### BAGIAN DOKUMEN
++++

Jumat, 09 November 2007

Tikus Pun Kembali Memangsa Padi

KOMPAS - Senin, 27 Mar 1995 Halaman: 18 Penulis: MULYADI, AGUS Ukuran: 3797
TIKUS PUN KEMBALI MEMANGSA PADI
SEBAGIAN lahan tanaman padi di Kabupaten Indramayu pada musim
tanam 1994/1995 sekarang, kembali diserbu gerombolan tikus. Hama ini
mengerat batang padi, sehingga tanaman ini bertumbangan. Seperti
yang terjadi di persawahan di Panyindangan Kulon dan Terusan,
Kecamatan Sindang, ratusan hektar tanaman padi dimangsa hama tikus.
Petani setempat terpaksa membabat tanaman padi yang sudah
dijarah tikus, dengan harapan dapat tumbuh lagi, meski hasilnya
nanti akan menjadi kurang bagus. Dengan cara begitu, tunas padi akan
lebih banyak tumbuh, sehingga mengurangi tumbuhnya rumpun bulir
padi. Sebagian petani lain malah menggantinya dengan bibit padi
baru. Itu semua gara-gara tikus!

++++

### BARIS DATA

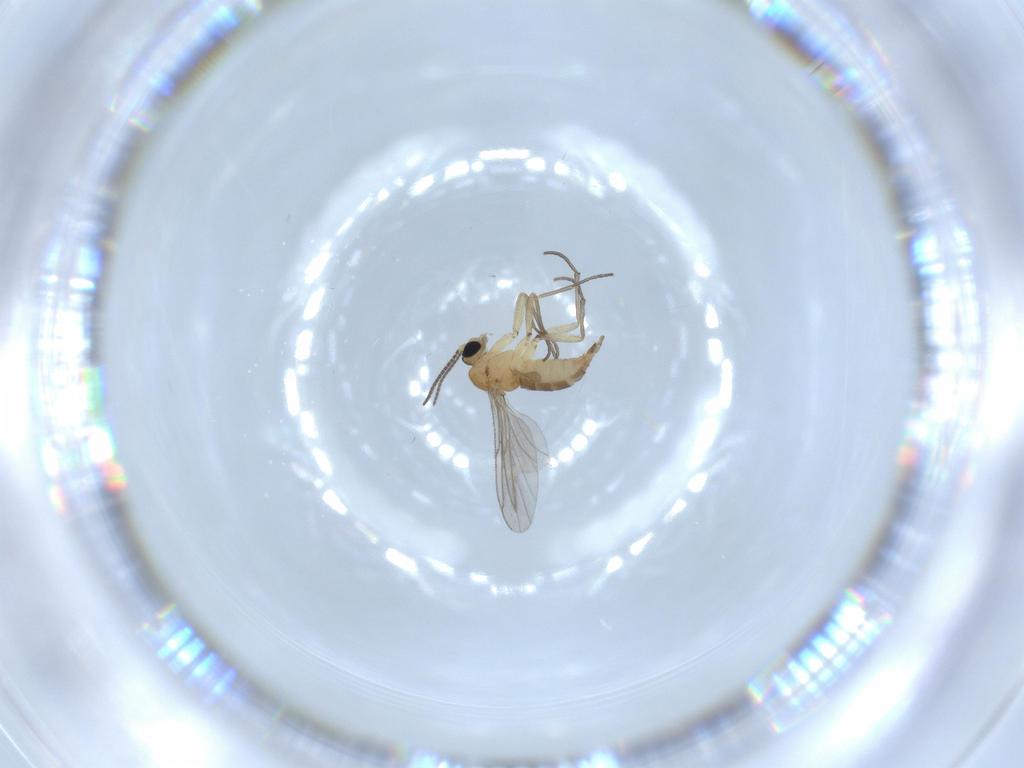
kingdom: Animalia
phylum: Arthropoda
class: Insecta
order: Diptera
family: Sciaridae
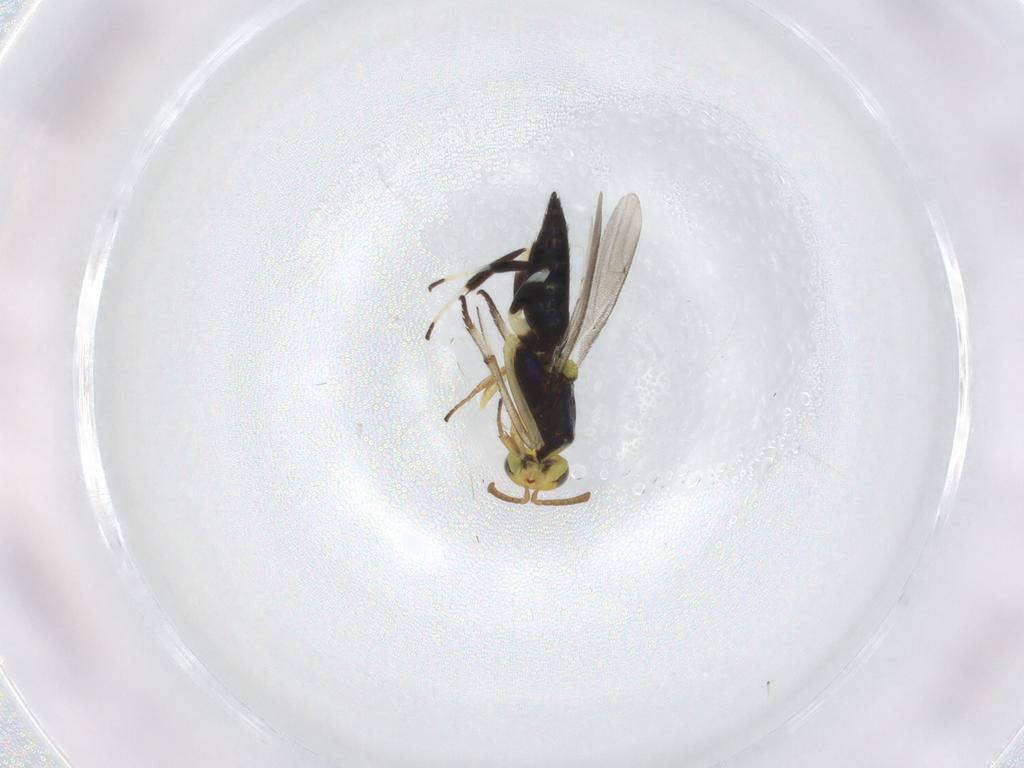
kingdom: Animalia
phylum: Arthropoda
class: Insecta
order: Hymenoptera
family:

++++

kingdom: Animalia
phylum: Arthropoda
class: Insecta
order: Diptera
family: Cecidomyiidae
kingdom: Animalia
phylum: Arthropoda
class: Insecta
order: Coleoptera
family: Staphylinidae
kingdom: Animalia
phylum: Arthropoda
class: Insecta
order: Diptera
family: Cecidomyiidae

++++

### TUGAS DAN LATIHAN
**a.** Ubahlah paragraf dalam artikel tentang hama tikus yang diawali "SEBAGIAN lahan tanaman padi" menjadi daftar poin singkat yang tetap memuat fakta utamanya.
**b.** Lanjutkan artikel tentang serangan tikus pada padi di Indramayu setelah kalimat terakhir yang tertulis.

### JAWABAN TUGAS
**a.**
- Pada musim tanam 1994/1995, sebagian lahan padi di Kabupaten Indramayu kembali diserbu gerombolan tikus.
- Tikus mengerat batang padi sehingga tanaman bertumbangan.
- Di persawahan Panyindangan Kulon dan Terusan, Kecamatan Sindang, ratusan hektar tanaman padi dimangsa tikus.

**b.**
Keganasan hama ini pun menimpa sebagian persawahan yang berada
di kedua sisi jalan antara Cirebon-Indramayu. Kerugian berjuta
rupiah tentu dialami para petani.
Padahal serbuan hama ini sempat lenyap di Indramayu, khususnya
di kawasan persawahan Karangampel dan sekitarnya, antara tahun
1988-1991. Itu terjadi karena petani getol memburunya. Tidak hanya
pada saat musim tanam padi, tetapi pada musim kemarau pun lubang-
lubang persembunyian tikus diobrak-abrik.
Tikus ditangkap untuk dikuliti. Kulit dijual ke KUD Tani Mukti
yang menerimanya, karena KUD dalam masa-masa itu masih bergelut
dengan usaha barunya: kerajinan kulit tikus. Tikus menjadi hewan
berharga. Selembar kulit dari seekor tikus yang telah dikuliti
berharga Rp 60.
Petani menjadi begitu berminat memburu tikus. Tidak hanya di
sawah-sawah dan ladang, di sarang-sarang dalam kawasan permukiman
penduduk sekalipun, tikus dicari. Tikus-tikus yang bersembunyi dalam
lubang-lubang dalam tanah -- yang tidak dapat dilacak petani --
mungkin tidak akan berani lagi muncul. Takut ditangkap dan dikuliti.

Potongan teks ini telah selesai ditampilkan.